- _To do_
Whatever the records say, set them down exactly.

- _Material for this exercise_
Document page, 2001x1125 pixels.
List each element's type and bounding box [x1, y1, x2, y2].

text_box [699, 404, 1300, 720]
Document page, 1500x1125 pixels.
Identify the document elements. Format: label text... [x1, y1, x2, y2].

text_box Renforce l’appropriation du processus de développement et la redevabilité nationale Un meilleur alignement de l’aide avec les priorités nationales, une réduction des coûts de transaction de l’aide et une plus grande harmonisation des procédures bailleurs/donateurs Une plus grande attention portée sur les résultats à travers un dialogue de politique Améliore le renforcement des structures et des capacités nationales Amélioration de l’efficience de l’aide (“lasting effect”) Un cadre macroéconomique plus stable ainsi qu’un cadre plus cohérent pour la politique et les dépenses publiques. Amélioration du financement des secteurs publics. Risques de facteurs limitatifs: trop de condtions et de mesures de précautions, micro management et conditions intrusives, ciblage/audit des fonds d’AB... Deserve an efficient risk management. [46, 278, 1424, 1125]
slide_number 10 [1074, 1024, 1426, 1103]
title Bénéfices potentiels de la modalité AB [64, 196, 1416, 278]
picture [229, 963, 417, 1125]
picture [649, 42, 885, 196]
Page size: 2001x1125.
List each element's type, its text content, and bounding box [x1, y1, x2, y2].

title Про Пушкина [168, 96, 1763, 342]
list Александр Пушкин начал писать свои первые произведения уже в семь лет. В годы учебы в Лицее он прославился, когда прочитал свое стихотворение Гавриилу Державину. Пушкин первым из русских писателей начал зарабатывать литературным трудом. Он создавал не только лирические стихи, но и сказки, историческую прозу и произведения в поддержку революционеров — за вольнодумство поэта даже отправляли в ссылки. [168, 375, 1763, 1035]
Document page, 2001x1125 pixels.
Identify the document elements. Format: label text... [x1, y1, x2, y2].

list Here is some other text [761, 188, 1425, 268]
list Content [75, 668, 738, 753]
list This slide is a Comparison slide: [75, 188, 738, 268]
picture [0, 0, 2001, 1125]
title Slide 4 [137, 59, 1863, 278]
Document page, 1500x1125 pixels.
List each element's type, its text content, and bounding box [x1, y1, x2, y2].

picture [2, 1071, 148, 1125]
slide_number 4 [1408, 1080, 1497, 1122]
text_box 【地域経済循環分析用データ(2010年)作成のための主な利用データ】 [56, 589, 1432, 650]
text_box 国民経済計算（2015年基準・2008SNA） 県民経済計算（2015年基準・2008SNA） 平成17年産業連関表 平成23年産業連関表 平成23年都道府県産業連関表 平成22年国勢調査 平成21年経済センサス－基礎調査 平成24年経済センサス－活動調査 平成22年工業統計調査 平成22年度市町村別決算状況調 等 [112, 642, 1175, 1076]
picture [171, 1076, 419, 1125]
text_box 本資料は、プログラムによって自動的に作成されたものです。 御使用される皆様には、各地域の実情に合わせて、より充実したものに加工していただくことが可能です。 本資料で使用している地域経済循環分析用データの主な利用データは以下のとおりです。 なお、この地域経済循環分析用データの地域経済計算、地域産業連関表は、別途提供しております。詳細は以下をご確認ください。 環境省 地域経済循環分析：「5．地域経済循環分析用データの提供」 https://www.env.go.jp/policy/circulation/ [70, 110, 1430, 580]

- _Written answer_
Document page, 2001x1125 pixels.
List each element's type and bounding box [x1, y1, x2, y2].

text_box [699, 404, 1300, 720]
Document page, 1500x1125 pixels.
Identify the document elements. Format: label text... [x1, y1, x2, y2].

text_box Renforce l’appropriation du processus de développement et la redevabilité nationale Un meilleur alignement de l’aide avec les priorités nationales, une réduction des coûts de transaction de l’aide et une plus grande harmonisation des procédures bailleurs/donateurs Une plus grande attention portée sur les résultats à travers un dialogue de politique Améliore le renforcement des structures et des capacités nationales Amélioration de l’efficience de l’aide (“lasting effect”) Un cadre macroéconomique plus stable ainsi qu’un cadre plus cohérent pour la politique et les dépenses publiques. Amélioration du financement des secteurs publics. Risques de facteurs limitatifs: trop de condtions et de mesures de précautions, micro management et conditions intrusives, ciblage/audit des fonds d’AB... Deserve an efficient risk management. [46, 278, 1424, 1125]
slide_number 10 [1074, 1024, 1426, 1103]
title Bénéfices potentiels de la modalité AB [64, 196, 1416, 278]
picture [229, 963, 417, 1125]
picture [649, 42, 885, 196]
Page size: 2001x1125.
List each element's type, its text content, and bounding box [x1, y1, x2, y2].

title Про Пушкина [168, 96, 1763, 342]
list Александр Пушкин начал писать свои первые произведения уже в семь лет. В годы учебы в Лицее он прославился, когда прочитал свое стихотворение Гавриилу Державину. Пушкин первым из русских писателей начал зарабатывать литературным трудом. Он создавал не только лирические стихи, но и сказки, историческую прозу и произведения в поддержку революционеров — за вольнодумство поэта даже отправляли в ссылки. [168, 375, 1763, 1035]
Document page, 2001x1125 pixels.
Identify the document elements. Format: label text... [x1, y1, x2, y2].

list Here is some other text [761, 188, 1425, 268]
list Content [75, 668, 738, 753]
list This slide is a Comparison slide: [75, 188, 738, 268]
picture [0, 0, 2001, 1125]
title Slide 4 [137, 59, 1863, 278]
Document page, 1500x1125 pixels.
List each element's type, its text content, and bounding box [x1, y1, x2, y2].

picture [2, 1071, 148, 1125]
slide_number 4 [1408, 1080, 1497, 1122]
text_box 【地域経済循環分析用データ(2010年)作成のための主な利用データ】 [56, 589, 1432, 650]
text_box 国民経済計算（2015年基準・2008SNA） 県民経済計算（2015年基準・2008SNA） 平成17年産業連関表 平成23年産業連関表 平成23年都道府県産業連関表 平成22年国勢調査 平成21年経済センサス－基礎調査 平成24年経済センサス－活動調査 平成22年工業統計調査 平成22年度市町村別決算状況調 等 [112, 642, 1175, 1076]
picture [171, 1076, 419, 1125]
text_box 本資料は、プログラムによって自動的に作成されたものです。 御使用される皆様には、各地域の実情に合わせて、より充実したものに加工していただくことが可能です。 本資料で使用している地域経済循環分析用データの主な利用データは以下のとおりです。 なお、この地域経済循環分析用データの地域経済計算、地域産業連関表は、別途提供しております。詳細は以下をご確認ください。 環境省 地域経済循環分析：「5．地域経済循環分析用データの提供」 https://www.env.go.jp/policy/circulation/ [70, 110, 1430, 580]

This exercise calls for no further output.